[Your assignment] Each line in the records below that has the word "retrieved" should be copied.

[Material for the task]
[Start of section]

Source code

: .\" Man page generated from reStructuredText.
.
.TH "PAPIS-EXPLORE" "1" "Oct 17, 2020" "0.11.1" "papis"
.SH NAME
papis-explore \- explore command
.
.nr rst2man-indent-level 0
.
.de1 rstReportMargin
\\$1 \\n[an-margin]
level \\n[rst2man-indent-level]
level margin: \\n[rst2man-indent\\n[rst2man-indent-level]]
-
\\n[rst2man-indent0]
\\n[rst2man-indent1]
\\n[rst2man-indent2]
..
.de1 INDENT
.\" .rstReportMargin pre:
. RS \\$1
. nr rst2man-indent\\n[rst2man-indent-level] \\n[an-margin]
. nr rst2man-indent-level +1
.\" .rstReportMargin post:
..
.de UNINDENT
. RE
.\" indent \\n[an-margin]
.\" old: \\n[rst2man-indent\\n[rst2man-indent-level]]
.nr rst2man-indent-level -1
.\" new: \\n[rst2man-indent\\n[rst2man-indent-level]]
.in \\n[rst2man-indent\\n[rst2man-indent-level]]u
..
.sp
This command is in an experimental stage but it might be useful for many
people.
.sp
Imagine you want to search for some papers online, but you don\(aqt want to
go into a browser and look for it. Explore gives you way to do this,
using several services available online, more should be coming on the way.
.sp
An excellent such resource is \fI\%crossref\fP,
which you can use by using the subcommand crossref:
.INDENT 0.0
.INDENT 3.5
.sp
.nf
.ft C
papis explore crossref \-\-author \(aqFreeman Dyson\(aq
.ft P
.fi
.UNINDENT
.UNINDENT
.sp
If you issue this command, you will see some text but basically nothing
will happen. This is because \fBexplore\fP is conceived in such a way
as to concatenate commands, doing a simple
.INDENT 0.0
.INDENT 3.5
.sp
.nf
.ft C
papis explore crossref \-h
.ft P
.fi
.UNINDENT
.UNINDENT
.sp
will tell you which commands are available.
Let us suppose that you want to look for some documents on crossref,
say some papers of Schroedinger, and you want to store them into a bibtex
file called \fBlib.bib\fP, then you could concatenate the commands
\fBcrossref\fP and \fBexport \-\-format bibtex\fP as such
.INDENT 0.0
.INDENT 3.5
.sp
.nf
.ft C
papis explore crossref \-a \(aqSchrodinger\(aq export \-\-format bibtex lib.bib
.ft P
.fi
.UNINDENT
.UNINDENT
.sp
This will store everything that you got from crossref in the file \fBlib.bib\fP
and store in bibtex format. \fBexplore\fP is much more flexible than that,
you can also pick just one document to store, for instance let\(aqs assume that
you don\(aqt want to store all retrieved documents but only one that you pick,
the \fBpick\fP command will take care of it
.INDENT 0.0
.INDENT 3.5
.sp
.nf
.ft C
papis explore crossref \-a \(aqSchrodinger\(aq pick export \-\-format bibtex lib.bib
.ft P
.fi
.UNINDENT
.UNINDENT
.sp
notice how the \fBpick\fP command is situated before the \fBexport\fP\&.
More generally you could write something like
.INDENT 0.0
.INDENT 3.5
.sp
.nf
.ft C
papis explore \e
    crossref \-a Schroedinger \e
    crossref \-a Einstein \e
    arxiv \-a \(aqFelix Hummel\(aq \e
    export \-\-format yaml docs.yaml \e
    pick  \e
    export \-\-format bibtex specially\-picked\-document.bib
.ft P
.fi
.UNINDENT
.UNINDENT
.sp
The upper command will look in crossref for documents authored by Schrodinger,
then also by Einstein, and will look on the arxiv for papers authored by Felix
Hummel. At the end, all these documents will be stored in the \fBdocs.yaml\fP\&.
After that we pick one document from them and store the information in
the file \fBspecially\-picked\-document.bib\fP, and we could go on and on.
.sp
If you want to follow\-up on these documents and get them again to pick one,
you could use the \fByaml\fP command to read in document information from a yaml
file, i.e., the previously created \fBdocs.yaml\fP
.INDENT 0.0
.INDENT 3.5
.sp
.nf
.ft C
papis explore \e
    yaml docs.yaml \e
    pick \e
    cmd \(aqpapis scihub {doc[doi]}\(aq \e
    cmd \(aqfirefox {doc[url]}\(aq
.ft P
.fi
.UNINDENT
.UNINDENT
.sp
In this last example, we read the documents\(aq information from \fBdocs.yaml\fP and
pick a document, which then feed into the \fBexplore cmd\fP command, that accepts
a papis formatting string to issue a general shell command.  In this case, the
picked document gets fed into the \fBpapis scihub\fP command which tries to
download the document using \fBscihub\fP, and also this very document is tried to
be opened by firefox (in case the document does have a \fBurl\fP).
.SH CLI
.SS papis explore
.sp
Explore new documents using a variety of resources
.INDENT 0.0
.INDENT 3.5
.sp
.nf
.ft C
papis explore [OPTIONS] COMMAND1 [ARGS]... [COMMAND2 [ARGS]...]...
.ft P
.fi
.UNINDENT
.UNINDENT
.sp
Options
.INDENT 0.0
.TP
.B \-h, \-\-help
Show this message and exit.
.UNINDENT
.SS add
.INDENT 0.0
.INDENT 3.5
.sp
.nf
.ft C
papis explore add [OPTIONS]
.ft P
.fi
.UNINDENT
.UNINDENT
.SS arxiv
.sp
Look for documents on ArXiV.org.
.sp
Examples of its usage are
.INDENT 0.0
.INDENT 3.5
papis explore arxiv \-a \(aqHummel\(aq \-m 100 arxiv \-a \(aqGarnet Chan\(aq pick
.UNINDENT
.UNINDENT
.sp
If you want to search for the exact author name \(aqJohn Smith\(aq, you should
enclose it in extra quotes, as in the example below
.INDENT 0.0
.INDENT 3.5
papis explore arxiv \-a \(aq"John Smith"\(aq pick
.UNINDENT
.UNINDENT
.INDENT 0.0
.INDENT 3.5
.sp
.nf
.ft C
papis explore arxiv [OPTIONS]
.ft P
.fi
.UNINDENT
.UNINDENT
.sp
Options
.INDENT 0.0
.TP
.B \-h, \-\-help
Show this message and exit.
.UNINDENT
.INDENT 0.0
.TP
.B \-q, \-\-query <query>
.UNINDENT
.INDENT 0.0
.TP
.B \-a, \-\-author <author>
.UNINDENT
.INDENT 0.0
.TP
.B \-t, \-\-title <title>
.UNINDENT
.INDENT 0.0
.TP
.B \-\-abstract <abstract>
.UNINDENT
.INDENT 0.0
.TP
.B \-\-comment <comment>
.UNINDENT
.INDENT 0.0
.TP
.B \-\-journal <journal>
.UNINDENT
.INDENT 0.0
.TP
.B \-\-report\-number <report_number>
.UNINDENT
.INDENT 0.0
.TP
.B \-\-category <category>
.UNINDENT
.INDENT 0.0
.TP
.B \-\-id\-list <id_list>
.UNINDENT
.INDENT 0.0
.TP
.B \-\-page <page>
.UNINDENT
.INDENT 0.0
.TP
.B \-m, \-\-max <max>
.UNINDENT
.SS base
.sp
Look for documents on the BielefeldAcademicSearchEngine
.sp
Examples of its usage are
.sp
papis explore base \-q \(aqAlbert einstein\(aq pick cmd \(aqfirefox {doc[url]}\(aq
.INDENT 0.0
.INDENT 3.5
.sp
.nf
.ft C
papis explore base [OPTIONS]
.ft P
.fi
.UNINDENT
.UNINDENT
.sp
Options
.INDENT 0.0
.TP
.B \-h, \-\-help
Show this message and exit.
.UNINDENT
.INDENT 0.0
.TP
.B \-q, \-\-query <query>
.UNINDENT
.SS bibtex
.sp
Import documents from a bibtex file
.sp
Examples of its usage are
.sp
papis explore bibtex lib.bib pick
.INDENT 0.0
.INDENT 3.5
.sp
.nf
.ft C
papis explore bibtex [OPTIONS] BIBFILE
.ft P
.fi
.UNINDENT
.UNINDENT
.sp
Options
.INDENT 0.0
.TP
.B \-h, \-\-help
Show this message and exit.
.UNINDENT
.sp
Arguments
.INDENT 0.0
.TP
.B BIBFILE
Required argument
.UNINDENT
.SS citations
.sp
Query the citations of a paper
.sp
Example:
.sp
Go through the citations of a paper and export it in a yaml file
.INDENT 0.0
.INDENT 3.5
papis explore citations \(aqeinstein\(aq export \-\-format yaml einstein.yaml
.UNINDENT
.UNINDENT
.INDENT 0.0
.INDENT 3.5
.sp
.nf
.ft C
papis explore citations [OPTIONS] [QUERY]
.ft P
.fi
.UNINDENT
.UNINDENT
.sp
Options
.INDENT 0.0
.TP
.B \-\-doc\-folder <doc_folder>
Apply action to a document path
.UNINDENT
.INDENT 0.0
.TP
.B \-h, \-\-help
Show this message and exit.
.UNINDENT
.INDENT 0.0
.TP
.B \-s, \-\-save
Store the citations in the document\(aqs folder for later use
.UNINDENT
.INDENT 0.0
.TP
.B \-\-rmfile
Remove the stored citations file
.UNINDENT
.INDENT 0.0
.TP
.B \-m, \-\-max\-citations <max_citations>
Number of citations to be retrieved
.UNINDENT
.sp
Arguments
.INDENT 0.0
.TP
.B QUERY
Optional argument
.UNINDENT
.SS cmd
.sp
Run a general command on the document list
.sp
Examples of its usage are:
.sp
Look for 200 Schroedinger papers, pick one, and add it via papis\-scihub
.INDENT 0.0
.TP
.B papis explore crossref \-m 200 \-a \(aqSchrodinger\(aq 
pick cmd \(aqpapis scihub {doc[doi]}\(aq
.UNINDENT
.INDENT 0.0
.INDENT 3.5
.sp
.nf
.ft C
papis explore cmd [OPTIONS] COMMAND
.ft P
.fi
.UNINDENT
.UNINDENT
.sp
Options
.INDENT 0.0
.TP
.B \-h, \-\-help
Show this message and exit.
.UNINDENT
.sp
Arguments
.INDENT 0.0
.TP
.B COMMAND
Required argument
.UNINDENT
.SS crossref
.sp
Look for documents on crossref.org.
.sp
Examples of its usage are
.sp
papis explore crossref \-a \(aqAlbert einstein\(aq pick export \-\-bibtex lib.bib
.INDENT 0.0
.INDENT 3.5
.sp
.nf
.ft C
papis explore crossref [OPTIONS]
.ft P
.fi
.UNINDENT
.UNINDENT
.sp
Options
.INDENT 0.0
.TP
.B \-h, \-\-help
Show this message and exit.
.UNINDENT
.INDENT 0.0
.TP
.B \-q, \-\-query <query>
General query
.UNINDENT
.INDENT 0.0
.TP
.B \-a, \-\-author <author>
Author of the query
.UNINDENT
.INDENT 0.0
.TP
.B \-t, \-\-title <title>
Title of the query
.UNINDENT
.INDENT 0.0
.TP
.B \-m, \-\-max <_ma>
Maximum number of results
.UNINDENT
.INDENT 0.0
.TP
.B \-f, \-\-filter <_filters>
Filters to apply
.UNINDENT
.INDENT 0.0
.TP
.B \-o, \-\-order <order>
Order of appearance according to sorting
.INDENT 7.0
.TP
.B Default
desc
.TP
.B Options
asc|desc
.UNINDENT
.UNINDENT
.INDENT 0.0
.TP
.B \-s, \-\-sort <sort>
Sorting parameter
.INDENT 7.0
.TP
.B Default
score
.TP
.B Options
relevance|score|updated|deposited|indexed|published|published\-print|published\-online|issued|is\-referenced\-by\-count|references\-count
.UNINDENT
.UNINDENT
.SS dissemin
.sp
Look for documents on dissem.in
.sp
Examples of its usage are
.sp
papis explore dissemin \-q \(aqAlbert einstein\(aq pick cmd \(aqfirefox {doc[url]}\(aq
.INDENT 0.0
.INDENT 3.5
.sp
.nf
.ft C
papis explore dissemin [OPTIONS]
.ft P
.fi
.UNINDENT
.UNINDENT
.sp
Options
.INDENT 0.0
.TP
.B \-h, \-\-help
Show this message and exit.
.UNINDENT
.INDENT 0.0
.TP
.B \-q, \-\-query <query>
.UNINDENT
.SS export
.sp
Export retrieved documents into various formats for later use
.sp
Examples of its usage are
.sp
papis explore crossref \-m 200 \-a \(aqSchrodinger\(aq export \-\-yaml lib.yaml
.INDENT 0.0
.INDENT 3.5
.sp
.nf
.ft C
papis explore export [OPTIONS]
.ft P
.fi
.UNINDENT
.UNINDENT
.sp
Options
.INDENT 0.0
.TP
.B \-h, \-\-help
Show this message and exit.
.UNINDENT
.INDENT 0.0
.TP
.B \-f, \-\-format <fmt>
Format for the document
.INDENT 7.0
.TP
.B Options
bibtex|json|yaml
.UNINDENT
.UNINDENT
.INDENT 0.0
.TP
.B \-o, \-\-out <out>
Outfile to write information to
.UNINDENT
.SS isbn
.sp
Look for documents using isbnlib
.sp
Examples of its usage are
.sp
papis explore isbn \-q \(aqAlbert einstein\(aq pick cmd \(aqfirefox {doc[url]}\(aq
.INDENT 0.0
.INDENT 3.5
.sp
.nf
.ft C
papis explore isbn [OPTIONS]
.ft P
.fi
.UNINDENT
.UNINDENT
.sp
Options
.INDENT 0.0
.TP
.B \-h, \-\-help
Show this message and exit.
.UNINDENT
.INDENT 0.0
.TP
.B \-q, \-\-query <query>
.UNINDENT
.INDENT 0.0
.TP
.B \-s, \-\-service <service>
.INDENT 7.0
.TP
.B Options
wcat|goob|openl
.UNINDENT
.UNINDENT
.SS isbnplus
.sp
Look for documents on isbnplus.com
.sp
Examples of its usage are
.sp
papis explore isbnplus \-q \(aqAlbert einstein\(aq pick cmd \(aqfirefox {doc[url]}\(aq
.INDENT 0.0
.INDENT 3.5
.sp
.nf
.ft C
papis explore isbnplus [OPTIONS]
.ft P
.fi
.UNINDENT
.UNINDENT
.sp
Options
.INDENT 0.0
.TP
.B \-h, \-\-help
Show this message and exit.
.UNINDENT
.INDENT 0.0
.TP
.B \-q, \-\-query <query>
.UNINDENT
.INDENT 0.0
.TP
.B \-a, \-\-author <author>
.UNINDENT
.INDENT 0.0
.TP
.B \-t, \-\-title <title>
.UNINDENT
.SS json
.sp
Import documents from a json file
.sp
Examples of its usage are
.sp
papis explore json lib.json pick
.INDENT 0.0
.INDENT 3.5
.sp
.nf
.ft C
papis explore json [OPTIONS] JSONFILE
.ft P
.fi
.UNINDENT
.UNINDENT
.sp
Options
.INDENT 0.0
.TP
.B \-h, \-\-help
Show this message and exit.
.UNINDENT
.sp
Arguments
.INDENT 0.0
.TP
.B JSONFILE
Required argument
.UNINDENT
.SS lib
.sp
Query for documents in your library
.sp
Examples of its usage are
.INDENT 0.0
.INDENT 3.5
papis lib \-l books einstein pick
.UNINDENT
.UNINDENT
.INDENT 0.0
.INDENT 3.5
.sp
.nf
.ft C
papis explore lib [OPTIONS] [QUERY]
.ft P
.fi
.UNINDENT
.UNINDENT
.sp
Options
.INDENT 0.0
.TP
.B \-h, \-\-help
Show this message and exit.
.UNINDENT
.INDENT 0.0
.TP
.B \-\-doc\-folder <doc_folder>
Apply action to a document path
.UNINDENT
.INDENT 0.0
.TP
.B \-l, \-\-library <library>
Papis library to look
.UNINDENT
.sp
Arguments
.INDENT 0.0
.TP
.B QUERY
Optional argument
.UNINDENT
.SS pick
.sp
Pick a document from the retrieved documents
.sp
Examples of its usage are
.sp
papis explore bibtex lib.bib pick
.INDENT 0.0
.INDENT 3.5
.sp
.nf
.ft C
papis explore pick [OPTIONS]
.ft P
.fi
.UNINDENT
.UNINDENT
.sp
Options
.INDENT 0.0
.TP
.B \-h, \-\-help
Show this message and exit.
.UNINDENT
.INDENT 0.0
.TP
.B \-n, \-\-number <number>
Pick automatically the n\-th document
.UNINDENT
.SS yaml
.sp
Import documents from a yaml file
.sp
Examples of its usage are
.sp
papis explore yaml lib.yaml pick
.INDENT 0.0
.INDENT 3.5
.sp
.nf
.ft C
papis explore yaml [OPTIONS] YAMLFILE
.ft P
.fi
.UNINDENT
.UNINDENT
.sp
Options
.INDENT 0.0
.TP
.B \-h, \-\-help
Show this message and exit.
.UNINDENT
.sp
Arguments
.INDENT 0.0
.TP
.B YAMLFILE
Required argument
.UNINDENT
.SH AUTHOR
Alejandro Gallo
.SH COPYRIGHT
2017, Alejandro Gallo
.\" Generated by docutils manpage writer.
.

[End of section]

[Task output]
you don\(aqt want to store all retrieved documents but only one that you pick,
Number of citations to be retrieved
Export retrieved documents into various formats for later use
Pick a document from the retrieved documents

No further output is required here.